Doesn't this shortchange the food in the city? You'd have to start with a food bin that's nearly full, to grow to P-1 right away. But then it would end up just half hull, from growing to P on the final turn. So if you wanted to repeat this cycle, you'd have to spend some extra turns refilling at size P, and it's no longer a 10 turn cycle. Which is OK, but I'm not sure it's optimal.
At least one of us doesn't understand the question. Try again?
It might be that you are missing the food overflow that occurs on both ends.
Initial condition: 9 + P + X / ( 20 + 2P )
After whip: 9 + P + X / ( 16 + 2P )
Surplus required on first turn of cycle: 7 + P - X
Foodbin after first turn: ( 8 + P ) / (18+2P)
Surplus required during next nine turns: 9 + P
Foodbin after tenth turn: ( 17 + 2P )
Surplus reuqired on last turn of cycle: 1 + X
Final Condition: 9 + P + X / (20 + 2P)
So roughly speaking, a harvest at the beginning and the end, with 9 turns in the middle where you are net positive food per turn, but not very much.

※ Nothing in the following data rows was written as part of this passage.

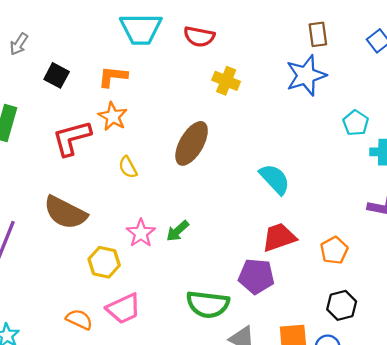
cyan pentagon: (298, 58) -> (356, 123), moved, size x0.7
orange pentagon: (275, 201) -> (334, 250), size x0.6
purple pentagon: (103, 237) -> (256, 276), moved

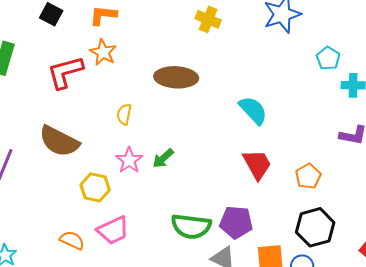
brown ellipse: (192, 143) -> (176, 77), turned 63
yellow semicircle: (128, 167) -> (124, 114), moved, turned 40
red trapezoid: (279, 237) -> (257, 164), turned 80
purple pentagon: (256, 276) -> (236, 222), moved
black hexagon: (342, 305) -> (315, 227), size x1.4

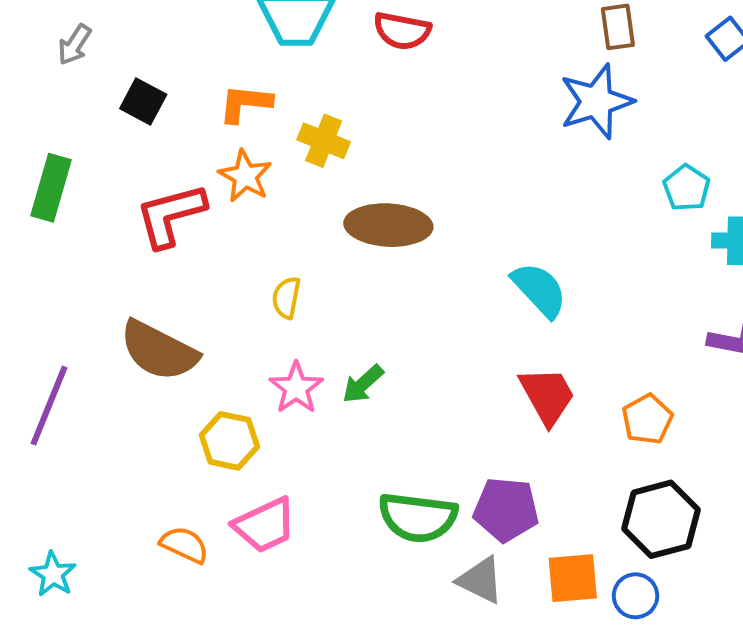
yellow cross: (208, 19) -> (324, 141), moved

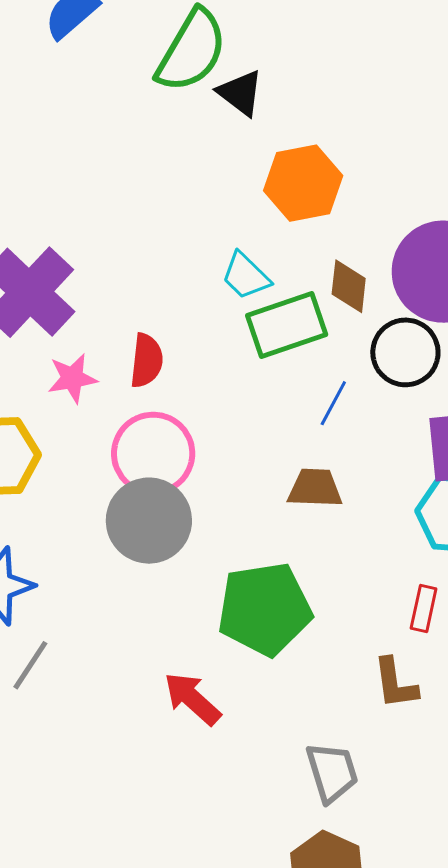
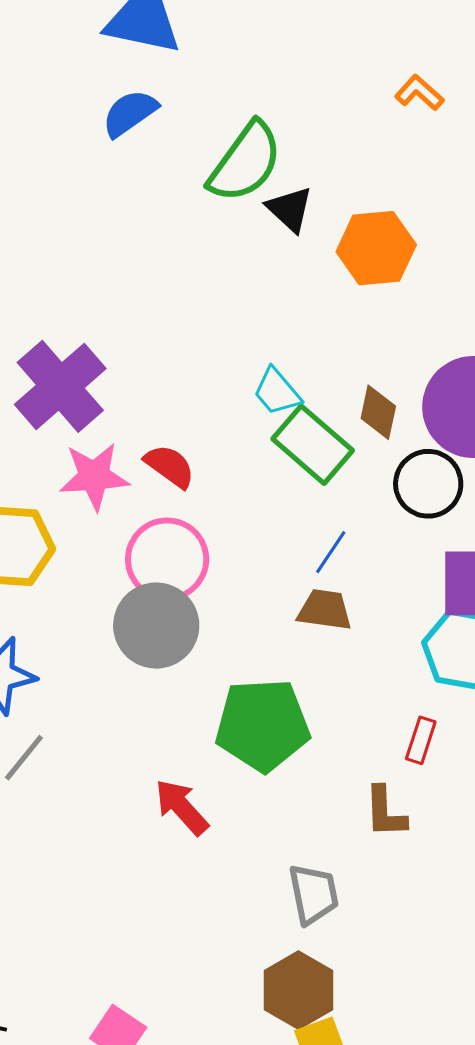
orange hexagon: (303, 183) -> (376, 248), moved
green rectangle: (287, 325) -> (313, 445), turned 54
red semicircle: (146, 361) -> (170, 466), turned -66
pink star: (72, 378) -> (94, 476), size x1.4
blue line: (333, 403) -> (331, 552), moved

And then the rest of the exercise is just demonstrating that the arrangement that requires the lowest peak surplus is not to start with the granary nearly full (because that requires a lot of food on the last turn), but rather with the granary just short of 34 full.
With numbers, at size six.
If you start with the granary almost full (28/32), you don't need any food surplus on the first turn (28/28), but you need 14 surplus on the last turn (from 29/30 to 28/32).
If you start with the granary at 15/32 (the result of an exact growth), then you only need 1 surplus on the last turn (29/30 to 15/32), but you need 13 surplus on the first turn (15/28 to 14/30).
But if you start with the granary at 21/32, the whip brings you to 21/28, you need 7 surplus to grow on the first turn, and then you need 7 surplus to grow from 29/30 to 21/32.
A Ha! Found an error. In earlier posts, I had talked about needing a different equation for odds and evens, but I misunderstood the result - I got confused by a piece that was an artifact of my model. So the ideal point is 3/4 bin - 3 when P is even and... something else when P is odd, because 3/4 bin is not an integer in that case.
In other words - as long as you hit the right end points for the middle turns (growing exactly to P-1 on the first turn, exactly one food short of growing on the last), any initial condition that doesn't require starving to set it up will need the same food surplus on the first and last turn combined.
You need the minimum (at the 3/4 point) to show you what's possible -- so that you can abandon a plan that can't possible work, and so that you don't put yourself in a position where you are "forced" into working lower yield tiles than is optimal.
Here's an extreme illustration of the problem: suppose you start the cycle at 31/32. you whip (31/28), and arrange a 3 food deficit on the initial turn. Over the next 9 turns you slowly grow to 29/30. Now on the final turn, you need a 17 food surplus.
That's possible - the city is +2, so if each pop is on a 5F tile, you produce 27 food and consume 10. Perfect. But, umm - what tiles were you working when you weren't growing at 17 food / turn? How on earth did you manage a -3 deficit when a single tile and the city would provide 7 of the 8 food you needed? etc.
). I just wanted to point out you have an extra 4 in the middle above. Looks like it should be "Total yield: 60 hammers, 6 + 3 + 4x4 + 5 x 4 + 4 = 49 cottages + 2 workshops."